Lake George has a long geological history, including uplift of the west side of the basin within the last tens of millions of years. This faulting has brought Adaminaby Group (485-443 Ma) sedimentary rocks to the surface after more than 300 feet of uplift. This is a turbidite sequence of sandstone, mudstone, shale, greywacke, chert; quartzite, phyllite, slate (Fig. 3).
Fig. 3
These beds consist of alternating fine grained sandstone and siltstone, with shales containing sand lenses. They are dipping steeply to the NE, but this faulting is not associate with the Paleozoic orogeny discussed in these posts.
Examining the rocks up closer (Fig. 4) reveals fine textures supporting the proposed turbidite depositional environment.
Fig. 4
Figure 4A shows a bed ~6 inches thick, tilted 60 degrees to the right. Zooming in on it reveals thin cross-bedding intersecting joints. Figure 4B shows graded bedding, with slightly larger grains revealed in the white layers against the grey background of smaller grains to the right of the sample. Panel C reveals sets of laminae at low angles, intersected by joints filled with cement.
We followed a narrow asphalt road, which became gravel, to the NE side of Lake George (see Fig. 2), crossing through volcaniclastic and siliciclastic rocks deposited towards the end of the orogeny (433-410 Ma). There were no outcrops of these sedimentary rocks, however, and only a few sandstone beds were visible in ditches. The dominant exposed rocks were outcrops of small boulders of a gray, fine-grained igneous rocks on low hills (Fig. 5).
Fig. 5
Figure 5 shows small outcrops (< 2 feet in length) of in-place fine-grained rock with large quartz crystals along joint surfaces (Fig. 5A) and as veins within joints (Fig. 5B and C). This fine-grained rock is part of a granitic pluton about 420 Ma in age, towards the end of the orogeny. The fine-grained rock may be overlaying volcanics into which the granitic rock was intruded at this location, although no intrusive rock was visible.

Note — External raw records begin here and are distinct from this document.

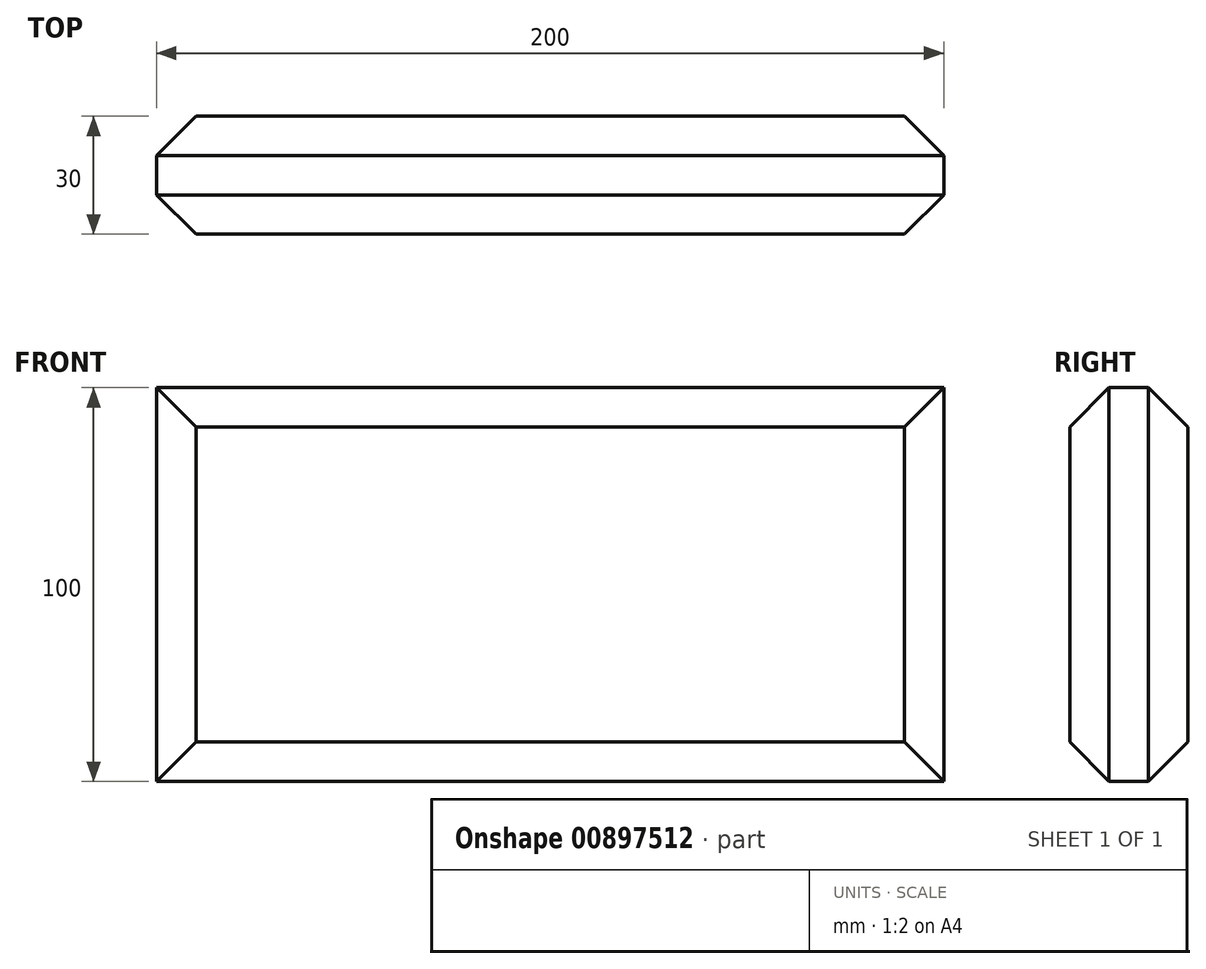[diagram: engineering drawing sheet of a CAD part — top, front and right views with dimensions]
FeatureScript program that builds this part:
annotation { "Feature Type Name" : "Feature", "Feature Type Description" : "" }
export const myFeature = defineFeature(function(context is Context, id is Id, definition is map)
    precondition{}
    {
        {
            var Q0;
            Q0=qCreatedBy(makeId("Front.planeOp"),FACE);
            var sketch = newSketch(context, id + "F0", { "sketchPlane" : qUnion([Q0])});
            skLineSegment(sketch, "E0.bottom", {"start": v(-100, -50) * mm, "end": v(100, -50) * mm});
            skLineSegment(sketch, "E0.top", {"start": v(-100, 50) * mm, "end": v(100, 50) * mm});
            skLineSegment(sketch, "E0.left", {"start": v(-100, -50) * mm, "end": v(-100, 50) * mm});
            skLineSegment(sketch, "E0.right", {"start": v(100, -50) * mm, "end": v(100, 50) * mm});
            skPoint(sketch, "E0.middle", {"position": v(0, 0) * mm});
            skSolve(sketch);
        }
        {
            var Q0;
            Q0=makeQuery(id+"F0.imprint","IMPRINT",FACE,{"disambiguationData":[TD([[makeQuery(id+"F0.imprint","IMPRINT",EDGE,{"derivedFrom":sQuery(id+"F0.wireOp",EDGE,"E0.bottom")}),1.0]])]});
            extrude(context, id + "F1", {"entities" : qUnion([Q0]), "depth" : 30 * mm, "offsetDistance" : 25.4 * mm});
        }
        {
            var Q0;
            Q0=makeQuery(id+"F1.opExtrude","CAP_EDGE",EDGE,{"disambiguationData":[OSD([sQuery(id+"F0.wireOp",EDGE,"E0.top")])],"isStart":false});
            var Q1;
            Q1=makeQuery(id+"F1.opExtrude","CAP_EDGE",EDGE,{"disambiguationData":[OSD([sQuery(id+"F0.wireOp",EDGE,"E0.bottom")])],"isStart":false});
            var Q2;
            Q2=makeQuery(id+"F1.opExtrude","CAP_EDGE",EDGE,{"disambiguationData":[OSD([sQuery(id+"F0.wireOp",EDGE,"E0.right")])],"isStart":false});
            var Q3;
            Q3=makeQuery(id+"F1.opExtrude","CAP_EDGE",EDGE,{"disambiguationData":[OSD([sQuery(id+"F0.wireOp",EDGE,"E0.left")])],"isStart":false});
            var Q4;
            Q4=makeQuery(id+"F1.opExtrude","CAP_EDGE",EDGE,{"disambiguationData":[OSD([sQuery(id+"F0.wireOp",EDGE,"E0.left")])],"isStart":true});
            var Q5;
            Q5=makeQuery(id+"F1.opExtrude","CAP_EDGE",EDGE,{"disambiguationData":[OSD([sQuery(id+"F0.wireOp",EDGE,"E0.top")])],"isStart":true});
            var Q6;
            Q6=makeQuery(id+"F1.opExtrude","CAP_EDGE",EDGE,{"disambiguationData":[OSD([sQuery(id+"F0.wireOp",EDGE,"E0.bottom")])],"isStart":true});
            var Q7;
            Q7=makeQuery(id+"F1.opExtrude","CAP_EDGE",EDGE,{"disambiguationData":[OSD([sQuery(id+"F0.wireOp",EDGE,"E0.right")])],"isStart":true});
            chamfer(context, id + "F2", {"entities" : qUnion([Q0, Q1, Q2, Q3, Q4, Q5, Q6, Q7]), "chamferType" : ChamferType.OFFSET_ANGLE, "width" : 10 * mm, "oppositeDirection" : false, "angle" : 45 * degree, "tangentPropagation" : true});
        }
    });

We followed a track to get as close to Lake George as possible (Fig. 6), where a small hill could be seen in the distance with outcrops visible. Most of the larger hills were covered with soil. This is a heavily eroded granitic pluton.
Fig. 6
A few miles further east took us back into the oldest rocks again (~485 Ma), to the east of Lake George (Fig. 7A), where we found thin bedded siltstone and shale (Fig. 7B).
Fig. 7
A short distance further finally revealed the granitic basement (Fig. 8).
Fig. 8
Figure 8A shows the largest outcrop we found. It is about 4 feet across. A closer look reveals a granitic texture, with alkali feldspar and quartz visible as the pink-to-white and gray crystals, respectively (Fig. 8B). An even closer look (Fig. 8C) verifies the overall impression we have from panel B. However, this is not a homogeneous granite as seen in panel D, which shows contamination by lithic fragments (angular grains) and evidence of strain (shear displacement) as the magma was cooling, producing weak lamination within the darker part of Fig. 8D.
This post has circumnavigated a shallow basin surrounded by rocks from representative intervals during the orogeny. The oldest sedimentary rocks (~485 Ma) contain turbidites deposited on steep continental shelves where the land is rising. Deposition of these proximal (deposited near rising land) turbidites and greywackes continued as explosive volcanism began to dominate nearby. The sediments are from the ocean whereas the volcanics (Ignimbrites and tuffs) were deposited on land. This continued until granites were emplaced by about 420 Ma.